QUÉ HACER
Presenta todas las líneas de los datos siguientes como una lista numerada y omite las líneas en blanco.

══ DATOS PROPORCIONADOS ══

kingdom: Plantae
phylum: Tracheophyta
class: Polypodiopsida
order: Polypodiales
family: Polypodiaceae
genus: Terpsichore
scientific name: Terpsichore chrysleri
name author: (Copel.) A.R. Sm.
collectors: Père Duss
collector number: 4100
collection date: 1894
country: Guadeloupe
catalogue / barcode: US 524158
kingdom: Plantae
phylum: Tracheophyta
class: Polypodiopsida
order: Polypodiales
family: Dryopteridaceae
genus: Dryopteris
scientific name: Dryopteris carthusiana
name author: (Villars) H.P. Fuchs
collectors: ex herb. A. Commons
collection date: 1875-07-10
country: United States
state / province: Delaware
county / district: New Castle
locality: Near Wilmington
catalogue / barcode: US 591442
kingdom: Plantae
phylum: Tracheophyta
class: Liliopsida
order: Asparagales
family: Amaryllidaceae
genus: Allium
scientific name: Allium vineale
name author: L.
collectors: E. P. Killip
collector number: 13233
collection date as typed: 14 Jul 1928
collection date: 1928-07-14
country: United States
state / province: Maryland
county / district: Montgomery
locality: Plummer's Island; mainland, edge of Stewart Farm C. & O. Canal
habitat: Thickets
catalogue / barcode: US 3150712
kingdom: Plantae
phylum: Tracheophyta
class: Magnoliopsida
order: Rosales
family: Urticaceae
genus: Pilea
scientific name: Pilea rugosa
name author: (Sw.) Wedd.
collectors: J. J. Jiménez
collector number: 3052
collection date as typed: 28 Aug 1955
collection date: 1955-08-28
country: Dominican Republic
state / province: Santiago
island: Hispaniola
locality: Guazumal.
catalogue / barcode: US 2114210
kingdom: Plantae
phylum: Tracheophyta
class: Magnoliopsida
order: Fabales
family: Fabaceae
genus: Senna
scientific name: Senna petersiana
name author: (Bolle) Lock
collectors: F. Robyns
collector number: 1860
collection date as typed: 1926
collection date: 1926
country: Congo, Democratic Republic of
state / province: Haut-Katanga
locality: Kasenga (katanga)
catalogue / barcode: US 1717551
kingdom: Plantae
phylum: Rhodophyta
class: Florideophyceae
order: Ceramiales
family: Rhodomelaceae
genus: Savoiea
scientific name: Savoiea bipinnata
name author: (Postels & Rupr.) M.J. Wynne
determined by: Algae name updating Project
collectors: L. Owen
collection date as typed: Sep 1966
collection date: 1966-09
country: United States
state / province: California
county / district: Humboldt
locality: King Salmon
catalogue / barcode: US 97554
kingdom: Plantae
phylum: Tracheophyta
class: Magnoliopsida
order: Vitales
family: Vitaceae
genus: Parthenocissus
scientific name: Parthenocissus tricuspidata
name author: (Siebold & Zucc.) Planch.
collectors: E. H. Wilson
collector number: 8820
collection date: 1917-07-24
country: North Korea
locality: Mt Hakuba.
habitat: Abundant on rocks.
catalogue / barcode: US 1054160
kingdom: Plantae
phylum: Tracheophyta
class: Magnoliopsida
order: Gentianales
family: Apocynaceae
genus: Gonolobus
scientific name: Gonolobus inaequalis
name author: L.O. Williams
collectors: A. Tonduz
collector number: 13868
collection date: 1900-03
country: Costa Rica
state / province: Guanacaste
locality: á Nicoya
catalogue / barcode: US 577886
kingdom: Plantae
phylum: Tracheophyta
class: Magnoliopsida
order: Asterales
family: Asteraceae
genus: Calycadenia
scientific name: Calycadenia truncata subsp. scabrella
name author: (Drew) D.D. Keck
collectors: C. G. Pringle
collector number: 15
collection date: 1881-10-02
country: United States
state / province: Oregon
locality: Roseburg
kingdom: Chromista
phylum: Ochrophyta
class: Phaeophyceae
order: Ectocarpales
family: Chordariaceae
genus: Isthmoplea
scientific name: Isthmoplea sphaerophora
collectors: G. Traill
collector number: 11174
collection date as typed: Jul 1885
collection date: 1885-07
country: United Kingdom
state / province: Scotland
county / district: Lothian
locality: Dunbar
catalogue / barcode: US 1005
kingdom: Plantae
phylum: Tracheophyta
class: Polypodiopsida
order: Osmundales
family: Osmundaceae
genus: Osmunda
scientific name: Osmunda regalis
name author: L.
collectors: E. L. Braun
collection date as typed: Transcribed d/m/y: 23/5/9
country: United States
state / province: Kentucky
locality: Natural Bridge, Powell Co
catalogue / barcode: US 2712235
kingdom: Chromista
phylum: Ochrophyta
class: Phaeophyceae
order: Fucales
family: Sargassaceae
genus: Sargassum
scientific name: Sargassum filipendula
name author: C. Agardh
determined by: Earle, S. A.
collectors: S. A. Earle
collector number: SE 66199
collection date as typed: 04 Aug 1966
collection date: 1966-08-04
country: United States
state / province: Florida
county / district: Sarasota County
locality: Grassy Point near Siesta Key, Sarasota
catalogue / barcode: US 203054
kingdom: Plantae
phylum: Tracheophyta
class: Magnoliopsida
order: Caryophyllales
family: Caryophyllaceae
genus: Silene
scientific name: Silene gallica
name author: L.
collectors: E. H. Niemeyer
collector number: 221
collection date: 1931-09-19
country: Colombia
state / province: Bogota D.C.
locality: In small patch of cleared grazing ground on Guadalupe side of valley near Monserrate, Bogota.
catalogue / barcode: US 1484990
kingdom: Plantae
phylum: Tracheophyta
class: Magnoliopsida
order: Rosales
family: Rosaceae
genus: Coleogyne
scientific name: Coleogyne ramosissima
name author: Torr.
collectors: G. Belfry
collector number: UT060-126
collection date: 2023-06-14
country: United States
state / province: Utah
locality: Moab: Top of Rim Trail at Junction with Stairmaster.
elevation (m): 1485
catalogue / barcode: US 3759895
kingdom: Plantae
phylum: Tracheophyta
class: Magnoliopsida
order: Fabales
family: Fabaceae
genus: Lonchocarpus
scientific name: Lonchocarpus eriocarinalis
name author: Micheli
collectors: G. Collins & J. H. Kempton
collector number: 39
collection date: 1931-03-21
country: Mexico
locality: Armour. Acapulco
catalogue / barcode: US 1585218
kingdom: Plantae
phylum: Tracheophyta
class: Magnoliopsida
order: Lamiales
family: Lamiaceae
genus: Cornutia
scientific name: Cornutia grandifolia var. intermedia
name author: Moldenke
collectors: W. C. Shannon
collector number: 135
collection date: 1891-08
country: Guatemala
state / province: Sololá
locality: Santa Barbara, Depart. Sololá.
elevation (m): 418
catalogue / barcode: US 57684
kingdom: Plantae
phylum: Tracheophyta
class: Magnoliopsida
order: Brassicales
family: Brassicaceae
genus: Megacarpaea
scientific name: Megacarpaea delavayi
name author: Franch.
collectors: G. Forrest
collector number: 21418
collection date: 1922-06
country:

═══

SOLUCIÓN PROPUESTA
1. kingdom: Plantae
2. phylum: Tracheophyta
3. class: Polypodiopsida
4. order: Polypodiales
5. family: Polypodiaceae
6. genus: Terpsichore
7. scientific name: Terpsichore chrysleri
8. name author: (Copel.) A.R. Sm.
9. collectors: Père Duss
10. collector number: 4100
11. collection date: 1894
12. country: Guadeloupe
13. catalogue / barcode: US 524158
14. kingdom: Plantae
15. phylum: Tracheophyta
16. class: Polypodiopsida
17. order: Polypodiales
18. family: Dryopteridaceae
19. genus: Dryopteris
20. scientific name: Dryopteris carthusiana
21. name author: (Villars) H.P. Fuchs
22. collectors: ex herb. A. Commons
23. collection date: 1875-07-10
24. country: United States
25. state / province: Delaware
26. county / district: New Castle
27. locality: Near Wilmington
28. catalogue / barcode: US 591442
29. kingdom: Plantae
30. phylum: Tracheophyta
31. class: Liliopsida
32. order: Asparagales
33. family: Amaryllidaceae
34. genus: Allium
35. scientific name: Allium vineale
36. name author: L.
37. collectors: E. P. Killip
38. collector number: 13233
39. collection date as typed: 14 Jul 1928
40. collection date: 1928-07-14
41. country: United States
42. state / province: Maryland
43. county / district: Montgomery
44. locality: Plummer's Island; mainland, edge of Stewart Farm C. & O. Canal
45. habitat: Thickets
46. catalogue / barcode: US 3150712
47. kingdom: Plantae
48. phylum: Tracheophyta
49. class: Magnoliopsida
50. order: Rosales
51. family: Urticaceae
52. genus: Pilea
53. scientific name: Pilea rugosa
54. name author: (Sw.) Wedd.
55. collectors: J. J. Jiménez
56. collector number: 3052
57. collection date as typed: 28 Aug 1955
58. collection date: 1955-08-28
59. country: Dominican Republic
60. state / province: Santiago
61. island: Hispaniola
62. locality: Guazumal.
63. catalogue / barcode: US 2114210
64. kingdom: Plantae
65. phylum: Tracheophyta
66. class: Magnoliopsida
67. order: Fabales
68. family: Fabaceae
69. genus: Senna
70. scientific name: Senna petersiana
71. name author: (Bolle) Lock
72. collectors: F. Robyns
73. collector number: 1860
74. collection date as typed: 1926
75. collection date: 1926
76. country: Congo, Democratic Republic of
77. state / province: Haut-Katanga
78. locality: Kasenga (katanga)
79. catalogue / barcode: US 1717551
80. kingdom: Plantae
81. phylum: Rhodophyta
82. class: Florideophyceae
83. order: Ceramiales
84. family: Rhodomelaceae
85. genus: Savoiea
86. scientific name: Savoiea bipinnata
87. name author: (Postels & Rupr.) M.J. Wynne
88. determined by: Algae name updating Project
89. collectors: L. Owen
90. collection date as typed: Sep 1966
91. collection date: 1966-09
92. country: United States
93. state / province: California
94. county / district: Humboldt
95. locality: King Salmon
96. catalogue / barcode: US 97554
97. kingdom: Plantae
98. phylum: Tracheophyta
99. class: Magnoliopsida
100. order: Vitales
101. family: Vitaceae
102. genus: Parthenocissus
103. scientific name: Parthenocissus tricuspidata
104. name author: (Siebold & Zucc.) Planch.
105. collectors: E. H. Wilson
106. collector number: 8820
107. collection date: 1917-07-24
108. country: North Korea
109. locality: Mt Hakuba.
110. habitat: Abundant on rocks.
111. catalogue / barcode: US 1054160
112. kingdom: Plantae
113. phylum: Tracheophyta
114. class: Magnoliopsida
115. order: Gentianales
116. family: Apocynaceae
117. genus: Gonolobus
118. scientific name: Gonolobus inaequalis
119. name author: L.O. Williams
120. collectors: A. Tonduz
121. collector number: 13868
122. collection date: 1900-03
123. country: Costa Rica
124. state / province: Guanacaste
125. locality: á Nicoya
126. catalogue / barcode: US 577886
127. kingdom: Plantae
128. phylum: Tracheophyta
129. class: Magnoliopsida
130. order: Asterales
131. family: Asteraceae
132. genus: Calycadenia
133. scientific name: Calycadenia truncata subsp. scabrella
134. name author: (Drew) D.D. Keck
135. collectors: C. G. Pringle
136. collector number: 15
137. collection date: 1881-10-02
138. country: United States
139. state / province: Oregon
140. locality: Roseburg
141. kingdom: Chromista
142. phylum: Ochrophyta
143. class: Phaeophyceae
144. order: Ectocarpales
145. family: Chordariaceae
146. genus: Isthmoplea
147. scientific name: Isthmoplea sphaerophora
148. collectors: G. Traill
149. collector number: 11174
150. collection date as typed: Jul 1885
151. collection date: 1885-07
152. country: United Kingdom
153. state / province: Scotland
154. county / district: Lothian
155. locality: Dunbar
156. catalogue / barcode: US 1005
157. kingdom: Plantae
158. phylum: Tracheophyta
159. class: Polypodiopsida
160. order: Osmundales
161. family: Osmundaceae
162. genus: Osmunda
163. scientific name: Osmunda regalis
164. name author: L.
165. collectors: E. L. Braun
166. collection date as typed: Transcribed d/m/y: 23/5/9
167. country: United States
168. state / province: Kentucky
169. locality: Natural Bridge, Powell Co
170. catalogue / barcode: US 2712235
171. kingdom: Chromista
172. phylum: Ochrophyta
173. class: Phaeophyceae
174. order: Fucales
175. family: Sargassaceae
176. genus: Sargassum
177. scientific name: Sargassum filipendula
178. name author: C. Agardh
179. determined by: Earle, S. A.
180. collectors: S. A. Earle
181. collector number: SE 66199
182. collection date as typed: 04 Aug 1966
183. collection date: 1966-08-04
184. country: United States
185. state / province: Florida
186. county / district: Sarasota County
187. locality: Grassy Point near Siesta Key, Sarasota
188. catalogue / barcode: US 203054
189. kingdom: Plantae
190. phylum: Tracheophyta
191. class: Magnoliopsida
192. order: Caryophyllales
193. family: Caryophyllaceae
194. genus: Silene
195. scientific name: Silene gallica
196. name author: L.
197. collectors: E. H. Niemeyer
198. collector number: 221
199. collection date: 1931-09-19
200. country: Colombia
201. state / province: Bogota D.C.
202. locality: In small patch of cleared grazing ground on Guadalupe side of valley near Monserrate, Bogota.
203. catalogue / barcode: US 1484990
204. kingdom: Plantae
205. phylum: Tracheophyta
206. class: Magnoliopsida
207. order: Rosales
208. family: Rosaceae
209. genus: Coleogyne
210. scientific name: Coleogyne ramosissima
211. name author: Torr.
212. collectors: G. Belfry
213. collector number: UT060-126
214. collection date: 2023-06-14
215. country: United States
216. state / province: Utah
217. locality: Moab: Top of Rim Trail at Junction with Stairmaster.
218. elevation (m): 1485
219. catalogue / barcode: US 3759895
220. kingdom: Plantae
221. phylum: Tracheophyta
222. class: Magnoliopsida
223. order: Fabales
224. family: Fabaceae
225. genus: Lonchocarpus
226. scientific name: Lonchocarpus eriocarinalis
227. name author: Micheli
228. collectors: G. Collins & J. H. Kempton
229. collector number: 39
230. collection date: 1931-03-21
231. country: Mexico
232. locality: Armour. Acapulco
233. catalogue / barcode: US 1585218
234. kingdom: Plantae
235. phylum: Tracheophyta
236. class: Magnoliopsida
237. order: Lamiales
238. family: Lamiaceae
239. genus: Cornutia
240. scientific name: Cornutia grandifolia var. intermedia
241. name author: Moldenke
242. collectors: W. C. Shannon
243. collector number: 135
244. collection date: 1891-08
245. country: Guatemala
246. state / province: Sololá
247. locality: Santa Barbara, Depart. Sololá.
248. elevation (m): 418
249. catalogue / barcode: US 57684
250. kingdom: Plantae
251. phylum: Tracheophyta
252. class: Magnoliopsida
253. order: Brassicales
254. family: Brassicaceae
255. genus: Megacarpaea
256. scientific name: Megacarpaea delavayi
257. name author: Franch.
258. collectors: G. Forrest
259. collector number: 21418
260. collection date: 1922-06
261. country:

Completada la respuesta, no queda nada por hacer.